The best possible marketing fails if it’s sent to the wrong market.

Third, you need to use the right media. In fundraising, this is critical, and it’s the source of much wasted expense. Who gives the most money to nonprofits? Elderly and retired people. Which form of media to elderly and retired people consume the most?

Television and print. NOT social media.

So if your mission aligns with retired donors, you won’t find them if you try to do all your fundraising on social media. You’ll waste your money. Right message, right market, wrong media.

Your audience may not be retired people. It might be people of a particular political persuasion. Or it’s ageless, defined more by passion for a particular issue or people group. But once you know your target markets, you must find out what media they consume and respond to most frequently.

See how that works? Message, market, media.

Build your fundraising around that foundation, and you will avoid countless numbers of wasted hours and lost money.

5. Honesty, Transparency, and Good Leadership

This is just a blog, and we could expound in much greater depth on all five of these keys to growth and success.
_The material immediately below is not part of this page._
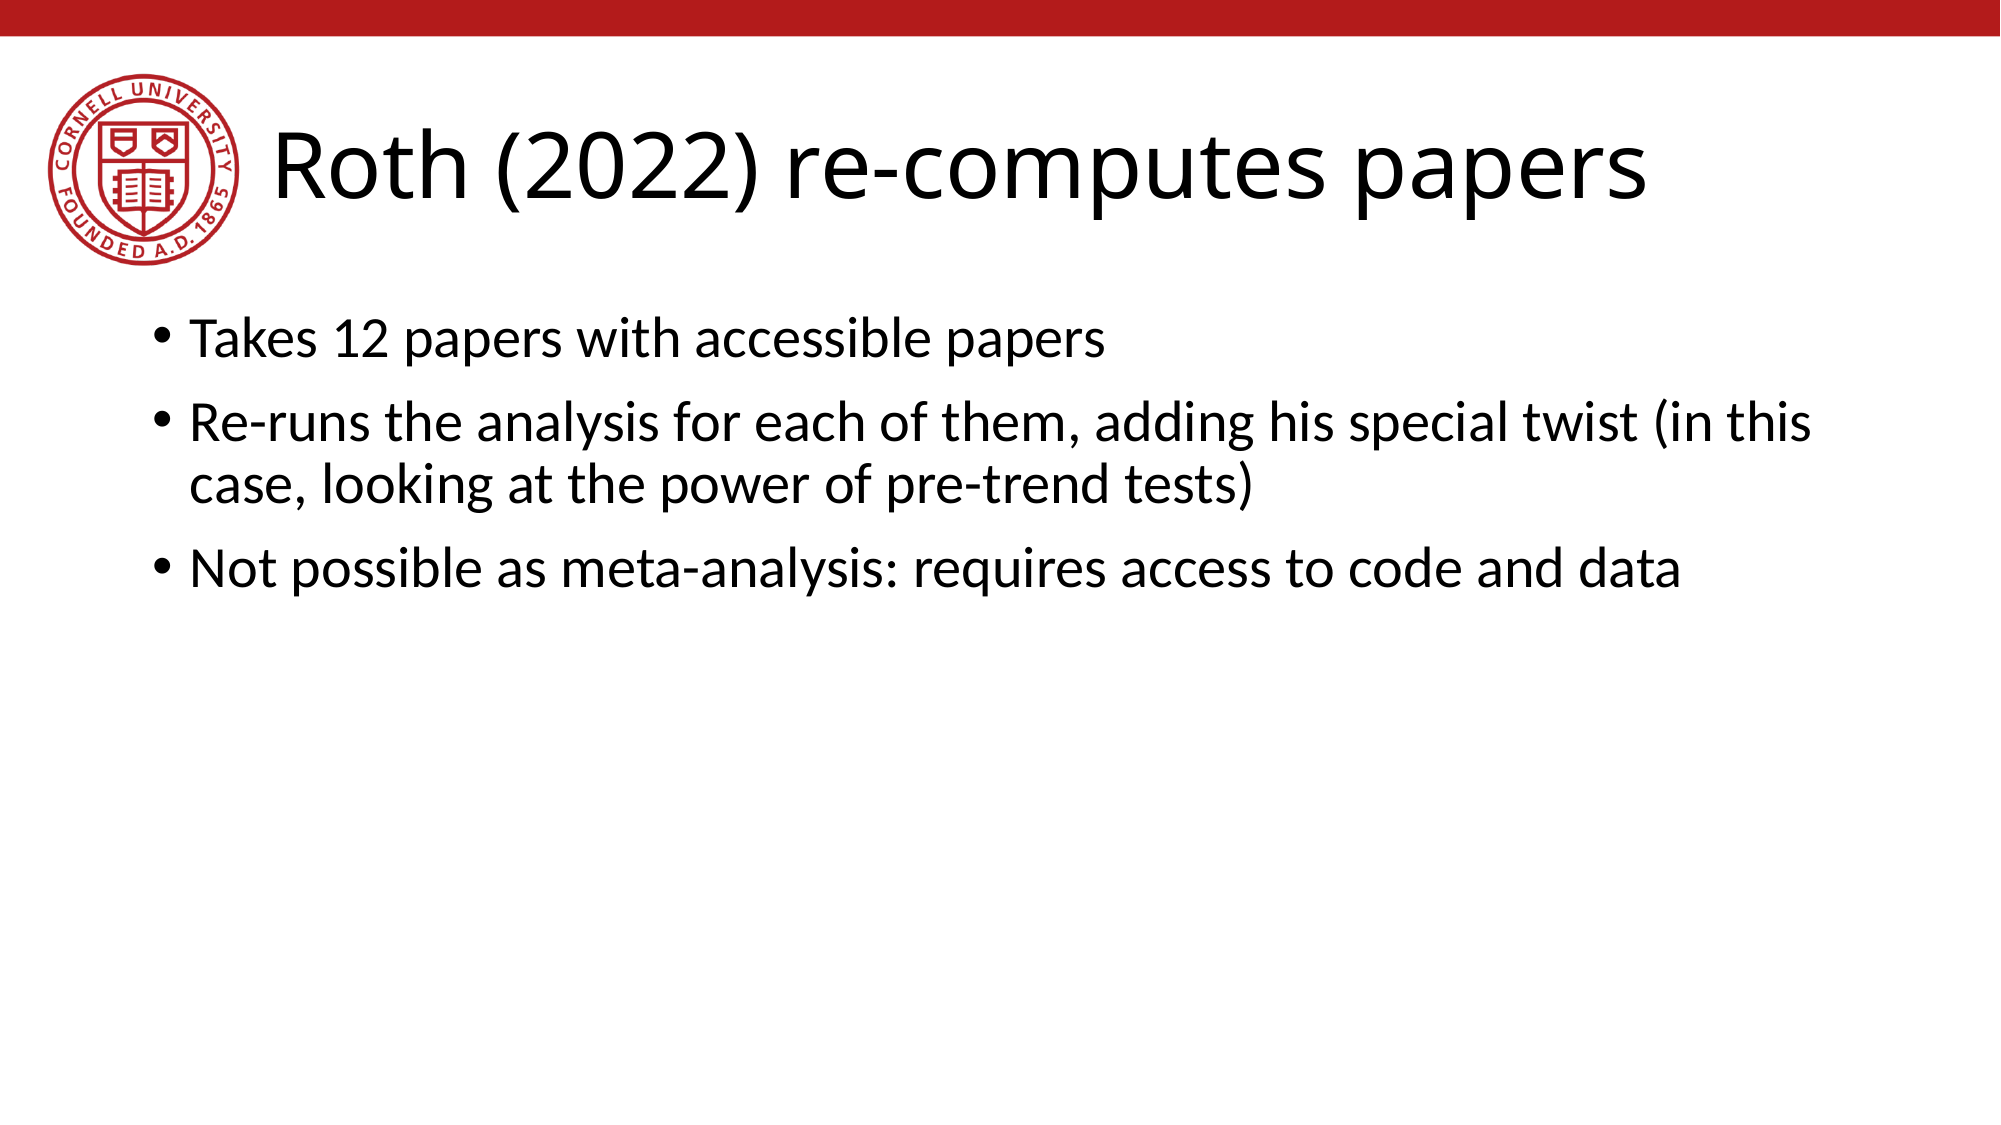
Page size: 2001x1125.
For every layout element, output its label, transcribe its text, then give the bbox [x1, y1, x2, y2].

building a nonprofit without good leadership honesty and transparency isn’t likely to end wellBut dishonesty and secrecy among board members and key employees, and even in your fundraising, will in the end bring division, internal dysfunction, and a muted impact.

Some businesses have been accused of making up testimonials. Likewise, some nonprofits get accused of making up or embellishing stories of impact (not to mention financials).

In the end, this kind of foolishness always, always, always comes back to bite you. You can’t compromise on honesty, and honesty springs from good leadership. Cutting small corners now will lead to big corners later. And someday, you’ll get found out, and the end will come swiftly.

Don’t hide anything. If something appears misleading to an observer or donor, investigate it and communicate honestly to them. Demand the same level of transparency from your staff. You can’t afford to blow your chance at changing the world because of ethical sloppiness. (And, it makes the work that much harder for all the other nonprofits too!)

Building a Nonprofit That Turns Your Vision Into Reality

Nonprofits begin to fail when they abandon or neglect one or more of these five foundations. Here they are again, and here’s what you should do:

Write them down, post them somewhere you will see every day, and then start building.

  1. Have a Plan and Stick to It
  2. Create Board Expectations, and Enforce Them
  3. Don’t Confuse People with Muddled Messages
  4. Message, Market, Media – the Dan Kennedy Triangle
  5. Honesty, Transparency, and Good Leadership

* The Dan Kennedy Copywriter for Info-Marketers Certification is awarded to professional copywriters who have successfully completed a course of study of preparation for such copywriting.